SCP: When searching for a personal getaway, are you looking for a serene beach or after a more active, adventurous getaway? Why?
Lil Eddie: I never had a vacation really. I like seasons, so I don’t mind the cold and I enjoy the sun also. Most important for me is a vibe a feeling. That’s what will inspire me to create.
SCP: Everyone has a list of places that they still have to hit. What are three destinations, either work or pleasure, that you need to see? Why?
Lil Eddie: Very hard one. I want to see so many places in the world. I will say India has come to mind often. The culture and architecture interest me. Egypt, as would love to touch the pyramids. Australia, to maybe hang out with a kangaroo.
SCP: One of our core objectives at SCP is to bring people together while traveling, not only to influence people to see and appreciate our beautiful world, but to also minimize cross-cultural divides. What effect does traveling, specifically surrounding music, have on humans in this regard? How has it broadened your perspective of the world?

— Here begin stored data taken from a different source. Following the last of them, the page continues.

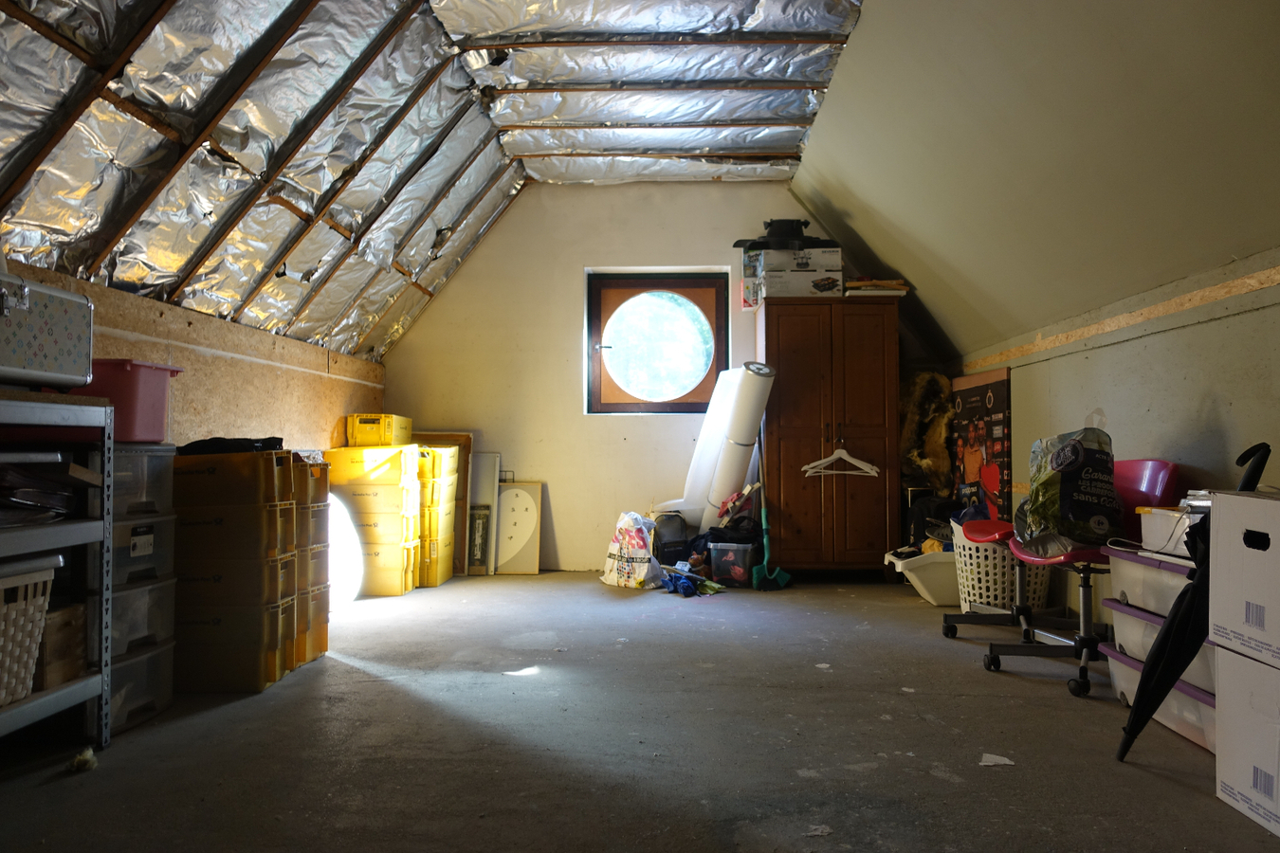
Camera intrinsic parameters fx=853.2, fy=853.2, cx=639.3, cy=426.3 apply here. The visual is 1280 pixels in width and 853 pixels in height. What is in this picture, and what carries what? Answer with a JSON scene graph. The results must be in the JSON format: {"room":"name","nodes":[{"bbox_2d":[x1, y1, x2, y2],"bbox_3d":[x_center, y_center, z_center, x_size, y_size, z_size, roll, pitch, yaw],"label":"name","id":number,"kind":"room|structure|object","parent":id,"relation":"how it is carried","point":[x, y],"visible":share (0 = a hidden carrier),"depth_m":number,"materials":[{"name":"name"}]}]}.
{"room":"attic","nodes":[
{"label":"attic","id":0,"kind":"room"},
{"bbox_2d":[1,258,388,450],"bbox_3d":[-2.186,0.163,3.168,0.162,1.495,6.623,0,-2,3],"label":"left wall","id":1,"kind":"structure","parent":0,"point":[196,361],"depth_m":4.21,"materials":[{"name":"brown wood"}]},
{"bbox_2d":[0,0,870,358],"bbox_3d":[-0.632,-1.408,3.608,3.936,1.334,5.768,0,-2,3],"label":"ceiling","id":2,"kind":"structure","parent":0,"point":[91,229],"depth_m":4.05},
{"bbox_2d":[0,569,1279,852],"bbox_3d":[-0.017,0.993,2.570,4.352,0.109,7.161,0,-2,3],"label":"floor","id":3,"kind":"structure","parent":0,"point":[1183,799],"depth_m":2.52,"materials":[{"name":"grey concrete"}]},
{"bbox_2d":[0,390,112,751],"bbox_3d":[-1.824,0.415,1.966,0.501,1.022,1.178,0,-2,3],"label":"metal shelf","id":4,"kind":"object","parent":3,"relation":"on","point":[45,695],"visible":0.91,"depth_m":2.43,"materials":[{"name":"grey metal"}]},
{"bbox_2d":[0,557,59,704],"bbox_3d":[-1.773,0.533,2.117,0.414,0.339,0.507,0,-2,3],"label":"white basket","id":5,"kind":"object","parent":4,"relation":"in","point":[48,578],"visible":0.96,"depth_m":2.23,"materials":[{"name":"white plastic"}]},
{"bbox_2d":[0,458,88,525],"bbox_3d":[-1.768,0.185,2.373,0.367,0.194,0.423,0,-2,3],"label":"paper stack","id":6,"kind":"object","parent":4,"relation":"in","point":[16,503],"visible":0.89,"depth_m":2.38,"materials":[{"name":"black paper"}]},
{"bbox_2d":[0,271,92,388],"bbox_3d":[-1.772,-0.260,2.292,0.345,0.296,0.521,0,-2,3],"label":"suitcase","id":7,"kind":"object","parent":4,"relation":"on","point":[38,361],"visible":1,"depth_m":2.33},
{"bbox_2d":[32,601,88,691],"bbox_3d":[-1.770,0.637,2.488,0.238,0.217,0.206,0,-2,3],"label":"cardboard box","id":8,"kind":"object","parent":4,"relation":"in","point":[68,612],"visible":0.55,"depth_m":2.46,"materials":[{"name":"brown cardboard"}]},
{"bbox_2d":[69,748,97,771],"bbox_3d":[-1.528,0.916,2.353,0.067,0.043,0.078,0,-2,3],"label":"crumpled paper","id":9,"kind":"object","parent":3,"relation":"on","point":[88,757],"visible":0.93,"depth_m":2.33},
{"bbox_2d":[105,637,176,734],"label":"plastic drawer","id":10,"kind":"object","parent":3,"relation":"on","point":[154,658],"visible":0.33,"depth_m":2.75,"materials":[{"name":"clear plastic"}]},
{"bbox_2d":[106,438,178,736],"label":"drawer tower","id":11,"kind":"object","parent":3,"relation":"on","point":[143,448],"visible":0.42,"depth_m":2.77,"materials":[{"name":"plastic"}]},
{"bbox_2d":[74,358,184,442],"bbox_3d":[-1.775,-0.076,2.837,0.368,0.248,0.324,0,-2,3],"label":"pink storage bin","id":12,"kind":"object","parent":11,"relation":"on","point":[149,411],"visible":0.58,"depth_m":2.74,"materials":[{"name":"pink plastic"}]},
{"bbox_2d":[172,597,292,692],"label":"storage box","id":13,"kind":"object","parent":3,"relation":"on","point":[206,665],"visible":0.78,"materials":[{"name":"yellow plastic"}]},
{"bbox_2d":[170,446,302,692],"bbox_3d":[-1.595,0.536,3.351,0.529,0.869,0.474,0,-2,3],"label":"stack of boxes","id":14,"kind":"object","parent":3,"relation":"on","point":[206,525],"visible":0.88,"depth_m":3.17,"materials":[{"name":"yellow plastic"}]},
{"bbox_2d":[175,437,286,455],"bbox_3d":[-1.626,0.078,3.409,0.426,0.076,0.305,0,-2,3],"label":"black cloth","id":15,"kind":"object","parent":14,"relation":"on","point":[216,439],"visible":0.6,"depth_m":3.31,"materials":[{"name":"black fabric"}]},
{"bbox_2d":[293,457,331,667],"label":"stack","id":16,"kind":"object","parent":3,"relation":"on","point":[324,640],"visible":0.27,"depth_m":3.59,"materials":[{"name":"yellow plastic"}]},
{"bbox_2d":[326,494,364,607],"bbox_3d":[-1.723,0.693,4.674,0.371,0.634,0.515,0,-2,-14],"label":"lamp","id":17,"kind":"object","parent":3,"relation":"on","point":[352,536],"visible":0.49,"depth_m":4.63,"materials":[{"name":"white"}]},
{"bbox_2d":[325,442,424,595],"bbox_3d":[-1.658,0.579,5.399,0.544,0.885,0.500,0,-2,3],"label":"yellow box stack","id":18,"kind":"object","parent":3,"relation":"on","point":[367,493],"visible":0.77,"depth_m":5.21,"materials":[{"name":"yellow plastic"}]},
{"bbox_2d":[346,413,412,445],"bbox_3d":[-1.722,0.030,5.683,0.314,0.187,0.357,0,-2,3],"label":"yellow crate","id":19,"kind":"object","parent":18,"relation":"on","point":[387,441],"visible":0.97,"depth_m":5.52,"materials":[{"name":"yellow plastic"}]},
{"bbox_2d":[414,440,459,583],"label":"yellow crate","id":20,"kind":"object","parent":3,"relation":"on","point":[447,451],"visible":0.48,"depth_m":5.54,"materials":[{"name":"yellow plastic"}]},
{"bbox_2d":[416,431,473,574],"bbox_3d":[-1.472,0.552,6.036,0.523,0.992,0.069,0,-2,3],"label":"wooden frame","id":21,"kind":"object","parent":3,"relation":"on","point":[451,439],"visible":0.4,"depth_m":6.03,"materials":[{"name":"brown wood"}]},
{"bbox_2d":[466,451,499,574],"bbox_3d":[-1.155,0.618,6.038,0.259,0.863,0.145,0,-2,3],"label":"picture frame","id":22,"kind":"object","parent":3,"relation":"on","point":[484,479],"visible":0.78,"depth_m":6.03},
{"bbox_2d":[494,480,544,574],"bbox_3d":[-0.879,0.726,6.068,0.367,0.638,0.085,0,-2,3],"label":"framed picture","id":23,"kind":"object","parent":3,"relation":"on","point":[506,499],"visible":0.96,"depth_m":6.06},
{"bbox_2d":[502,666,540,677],"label":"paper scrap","id":24,"kind":"object","parent":3,"relation":"on","point":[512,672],"visible":0.95,"depth_m":3.32,"materials":[{"name":"white paper"}]},
{"bbox_2d":[601,510,664,587],"bbox_3d":[-0.040,0.780,5.470,0.293,0.489,0.430,2,-2,-44],"label":"plastic bag","id":25,"kind":"object","parent":3,"relation":"on","point":[645,560],"visible":0.99,"depth_m":5.36,"materials":[{"name":"white plastic"}]},
{"bbox_2d":[651,512,690,564],"bbox_3d":[0.211,0.795,5.735,0.281,0.433,0.246,0,-2,-16],"label":"black bag","id":26,"kind":"object","parent":3,"relation":"on","point":[669,536],"visible":0.8,"depth_m":5.65,"materials":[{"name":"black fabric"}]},
{"bbox_2d":[659,564,724,596],"bbox_3d":[0.303,0.947,5.303,0.411,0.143,0.433,0,-2,3],"label":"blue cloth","id":27,"kind":"object","parent":3,"relation":"on","point":[685,593],"visible":0.78,"depth_m":5.23,"materials":[{"name":"blue fabric"}]},
{"bbox_2d":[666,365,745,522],"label":"white roll","id":28,"kind":"object","parent":3,"relation":"on","point":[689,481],"visible":0.55,"depth_m":5.76,"materials":[{"name":"white"}]},
{"bbox_2d":[708,538,757,586],"bbox_3d":[0.630,0.880,5.522,0.286,0.260,0.365,-1,-2,20],"label":"plastic storage box","id":29,"kind":"object","parent":3,"relation":"on","point":[740,553],"visible":0.91,"depth_m":5.36,"materials":[{"name":"clear plastic"}]},
{"bbox_2d":[677,490,759,555],"bbox_3d":[0.549,0.700,5.676,0.624,0.528,0.467,0,-2,17],"label":"clothes pile","id":30,"kind":"object","parent":29,"relation":"on","point":[744,531],"visible":0.51,"depth_m":5.57,"materials":[{"name":"black fabric"}]},
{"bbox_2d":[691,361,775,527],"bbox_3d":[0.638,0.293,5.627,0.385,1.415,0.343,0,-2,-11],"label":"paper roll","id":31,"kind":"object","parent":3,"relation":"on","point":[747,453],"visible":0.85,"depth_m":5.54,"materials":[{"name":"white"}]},
{"bbox_2d":[749,436,792,588],"bbox_3d":[0.835,0.447,5.504,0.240,1.153,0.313,1,-2,-24],"label":"broom","id":32,"kind":"object","parent":3,"relation":"on","point":[777,573],"visible":0.81,"depth_m":5.47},
{"bbox_2d":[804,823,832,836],"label":"paper scrap","id":33,"kind":"object","parent":3,"relation":"on","point":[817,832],"visible":0.94,"depth_m":1.93,"materials":[{"name":"white paper"}]},
{"bbox_2d":[758,296,901,578],"bbox_3d":[1.264,0.108,5.757,0.850,1.812,0.579,0,-2,3],"label":"wardrobe","id":34,"kind":"object","parent":3,"relation":"on","point":[817,513],"visible":0.94,"depth_m":5.52,"materials":[{"name":"brown wood"}]},
{"bbox_2d":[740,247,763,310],"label":"cardboard box","id":35,"kind":"object","parent":34,"relation":"on","point":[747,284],"visible":0.38,"depth_m":5.76,"materials":[{"name":"white cardboard"}]},
{"bbox_2d":[745,245,841,304],"bbox_3d":[1.034,-0.991,5.745,0.611,0.329,0.519,0,-2,3],"label":"cardboard box","id":36,"kind":"object","parent":34,"relation":"on","point":[835,252],"visible":0.72,"depth_m":5.57,"materials":[{"name":"white cardboard"}]},
{"bbox_2d":[733,218,837,250],"bbox_3d":[1.002,-1.313,5.892,0.746,0.226,0.410,0,-2,3],"label":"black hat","id":37,"kind":"object","parent":36,"relation":"on","point":[797,237],"visible":0.73,"depth_m":5.79,"materials":[{"name":"black"}]},
{"bbox_2d":[802,443,879,476],"bbox_3d":[1.318,0.220,5.587,0.490,0.196,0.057,0,-2,3],"label":"clothes hanger","id":38,"kind":"object","parent":34,"relation":"hanging from","point":[822,461],"visible":0.99,"depth_m":5.59,"materials":[{"name":"white plastic"}]},
{"bbox_2d":[843,277,912,295],"bbox_3d":[1.571,-0.902,5.714,0.438,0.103,0.328,0,-2,3],"label":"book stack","id":39,"kind":"object","parent":34,"relation":"on","point":[898,292],"visible":0.64,"depth_m":5.58,"materials":[{"name":"paper"}]},
{"bbox_2d":[882,546,961,605],"bbox_3d":[1.813,0.873,5.054,0.690,0.275,0.491,0,-2,3],"label":"white plastic bin","id":40,"kind":"object","parent":3,"relation":"on","point":[927,595],"visible":0.56,"depth_m":4.86,"materials":[{"name":"white plastic"}]},
{"bbox_2d":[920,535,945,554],"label":"yellow cloth","id":41,"kind":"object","parent":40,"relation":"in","point":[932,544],"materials":[{"name":"yellow fabric"}]},
{"bbox_2d":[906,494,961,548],"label":"black bag","id":42,"kind":"object","parent":40,"relation":"on","point":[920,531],"visible":0.55,"depth_m":5.26,"materials":[{"name":"black"}]},
{"bbox_2d":[898,371,955,495],"bbox_3d":[1.944,0.195,5.821,0.393,1.119,0.478,0,-2,3],"label":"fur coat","id":43,"kind":"object","parent":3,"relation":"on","point":[941,446],"visible":0.68,"depth_m":5.75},
{"bbox_2d":[950,367,1013,521],"bbox_3d":[2.139,0.287,5.367,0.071,1.226,0.796,0,-2,3],"label":"poster","id":44,"kind":"object","parent":3,"relation":"on","point":[973,392],"visible":0.78,"depth_m":5.29,"materials":[{"name":"paper"}]},
{"bbox_2d":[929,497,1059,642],"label":"red stool","id":45,"kind":"object","parent":3,"relation":"on","point":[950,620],"visible":0.75,"depth_m":3.95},
{"bbox_2d":[979,752,1014,766],"bbox_3d":[0.995,0.929,2.380,0.089,0.007,0.098,-1,-2,19],"label":"paper scrap","id":46,"kind":"object","parent":3,"relation":"on","point":[1003,762],"visible":0.96,"depth_m":2.37,"materials":[{"name":"white paper"}]},
{"bbox_2d":[948,518,1052,614],"bbox_3d":[1.903,0.764,4.515,0.499,0.456,0.536,0,-2,3],"label":"laundry basket","id":47,"kind":"object","parent":3,"relation":"on","point":[970,588],"visible":0.6,"depth_m":4.37,"materials":[{"name":"white plastic"}]},
{"bbox_2d":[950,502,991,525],"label":"cloth","id":48,"kind":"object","parent":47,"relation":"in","point":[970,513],"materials":[{"name":"blue fabric"}]},
{"bbox_2d":[981,458,1180,698],"bbox_3d":[1.688,0.535,3.281,0.615,0.853,0.604,0,-2,3],"label":"red chair","id":49,"kind":"object","parent":3,"relation":"on","point":[990,658],"visible":0.59,"depth_m":3.22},
{"bbox_2d":[1022,427,1124,544],"bbox_3d":[1.691,0.246,3.342,0.355,0.465,0.426,0,-2,3],"label":"shopping bag","id":50,"kind":"object","parent":49,"relation":"on","point":[1066,501],"visible":0.91,"depth_m":3.23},
{"bbox_2d":[1102,644,1215,752],"bbox_3d":[1.755,0.835,2.610,0.440,0.198,0.622,0,-2,3],"label":"storage bin","id":51,"kind":"object","parent":3,"relation":"on","point":[1173,692],"visible":0.3,"depth_m":2.57,"materials":[{"name":"plastic"}]},
{"bbox_2d":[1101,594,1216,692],"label":"storage box","id":52,"kind":"object","parent":51,"relation":"on","point":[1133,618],"visible":0.35,"depth_m":2.67,"materials":[{"name":"plastic"}]},
{"bbox_2d":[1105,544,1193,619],"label":"storage box","id":53,"kind":"object","parent":52,"relation":"on","point":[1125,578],"visible":0.46,"depth_m":2.72,"materials":[{"name":"white plastic"}]},
{"bbox_2d":[1138,506,1197,558],"bbox_3d":[1.813,0.336,2.728,0.330,0.141,0.346,0,-2,3],"label":"white box","id":54,"kind":"object","parent":53,"relation":"on","point":[1148,521],"visible":0.52,"depth_m":2.73,"materials":[{"name":"white plastic"}]},
{"bbox_2d":[1115,442,1270,761],"bbox_3d":[1.523,0.487,2.331,0.302,0.888,0.228,0,-2,3],"label":"umbrella","id":55,"kind":"object","parent":3,"relation":"on","point":[1138,720],"visible":0.82,"depth_m":2.33,"materials":[{"name":"black fabric"}]},
{"bbox_2d":[1212,644,1279,836],"bbox_3d":[1.611,0.728,1.948,0.445,0.379,0.406,0,-2,3],"label":"cardboard box","id":56,"kind":"object","parent":3,"relation":"on","point":[1246,667],"visible":0.98,"depth_m":2.02,"materials":[{"name":"white cardboard"}]},
{"bbox_2d":[1206,490,1279,671],"bbox_3d":[1.575,0.343,1.943,0.427,0.356,0.427,0,-2,3],"label":"cardboard box","id":57,"kind":"object","parent":56,"relation":"on","point":[1278,563],"visible":0.99,"depth_m":2.00,"materials":[{"name":"white cardboard"}]},
{"bbox_2d":[380,180,928,572],"bbox_3d":[0.171,-0.389,6.234,4.174,2.846,0.209,0,-2,3],"label":"back wall","id":58,"kind":"structure","parent":0,"point":[579,262],"depth_m":6.18,"materials":[{"name":"paint"}]},
{"bbox_2d":[585,270,731,414],"bbox_3d":[0.144,-0.591,6.239,1.071,1.081,0.144,0,-2,3],"label":"window","id":59,"kind":"structure","parent":58,"relation":"in","point":[717,352],"depth_m":6.24,"materials":[{"name":"brown"}]},
{"bbox_2d":[786,0,1279,363],"bbox_3d":[1.520,-1.160,2.804,1.394,1.537,7.004,0,-2,3],"label":"sloped ceiling","id":60,"kind":"structure","parent":0,"point":[1270,56],"depth_m":3.29,"materials":[{"name":"paint"}]},
{"bbox_2d":[950,243,1279,628],"bbox_3d":[2.119,0.171,2.580,0.170,1.494,7.047,0,-2,3],"label":"right wall","id":61,"kind":"structure","parent":0,"point":[1156,347],"depth_m":3.31,"materials":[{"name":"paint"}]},
{"bbox_2d":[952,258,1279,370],"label":"wood trim","id":62,"kind":"object","parent":61,"relation":"attached to","point":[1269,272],"visible":0.88,"depth_m":3.47,"materials":[{"name":"brown wood"}]}
]}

Lil Eddie: Music is the universal language. I’ve performed in Japan where I can’t speak the language fluently with the people, but they know my songs. Even if they don’t understand the words they relate to the emotion. When we travel we connect with different cultures and experience their sounds. With music we learn so much from the heartbeat of the world to the body language. I’ve realized how much we are different, and all individually original, but yet still all the same. We all share the same emotions and desires.
SCP: When you’re relaxing on a beach or just have some downtime are you listening to music? Do you like to switch up the genre you listen to? If so, to what?
Lil Eddie: Yes, by the beach in the day time I can enjoy a wide range of music — sade, reggae, reggaeton, African soul and Coldplay. It all depends on the vibe of the location and my mood.
SCP: What are some travel essentials you need to help through long transit?
Lil Eddie: If I’m in a different country converters for the outlets and my appliances. Great music and a good book too. Oh, and great company is always a plus. It’s must that I’m traveling with other people.